Quantization, Singularities and Holomorphic Dynamics

Basic data for this project

Description

The goal of the team brought together in this project is to bundle our expertise with the aim of making important contributions to a number of fundamental problems and conjectures in Quantization, Holomorphic Dynamics and Foliation Theory. We will exhibit and exploit the deep ties between these areas and bring them to bear on diverse open questions.
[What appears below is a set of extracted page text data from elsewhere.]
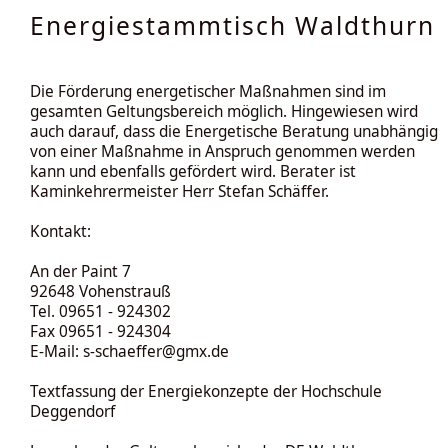
Energiestammtisch Waldthurn
Die Förderung energetischer Maßnahmen sind im
gesamten Geltungsbereich möglich. Hingewiesen wird
auch darauf, dass die Energetische Beratung unabhängig
von einer Maßnahme in Anspruch genommen werden
kann und ebenfalls gefördert wird. Berater ist
Kaminkehrermeister Herr Stefan Schäffer.
Kontakt:
An der Paint 7
92648 Vohenstrauß
Tel. 09651 - 924302
Fax 09651 - 924304
E-Mail: s-schaeffer@gmx.de
Textfassung der Energiekonzepte der Hochschule
Deggendorf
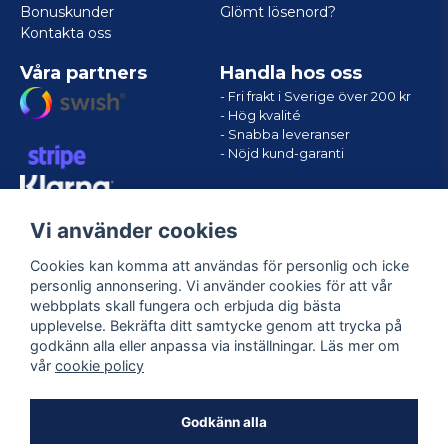
Bonuskunder
Glömt lösenord?
Kontakta oss
Våra partners
Handla hos oss
- Fri frakt i Sverige över 200 kr
- Hög kvalité
- Snabba leveranser
- Nöjd kund-garanti
Vi använder cookies
Cookies kan komma att användas för personlig och icke
personlig annonsering. Vi använder cookies för att vår
webbplats skall fungera och erbjuda dig bästa
upplevelse. Bekräfta ditt samtycke genom att trycka på
godkänn alla eller anpassa via inställningar. Läs mer om
Följ oss
vår
cookie policy
Facebook
Godkänn alla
Our goal is to provide fresh perspectives and novel problem-solving strategies to encompass these fields and in the long-term to foster in the wider research community a stronger unification of these parts of mathematics.Using as a cornerstone the development of the theory of currents in the complex setting and of the Bergman/Szegö kernel (including L^2 methods) and their systematic exploitation in the study of a number of topics, we address the following interrelated questions: commutation of quantization and reduction on Kähler spaces and Cauchy-Riemann manifolds; hamiltonian actions; quantization of the space of Kähler potentials and of adapted complex structures; Bergman kernel asymptotics, analytic torsion, Newlander-Nirenberg theorem on complex spaces; singularities and accumulation points of a leaf of a holomorphic foliation, especially with non-hyperbolic singularities; unique ergodicity for singular holomorphic foliations; quantitative counting of dynamical phenomena for holomorphic dynamical systems, both in the phase and parameter spaces; equidistribution of zeros of random holomorphic sections.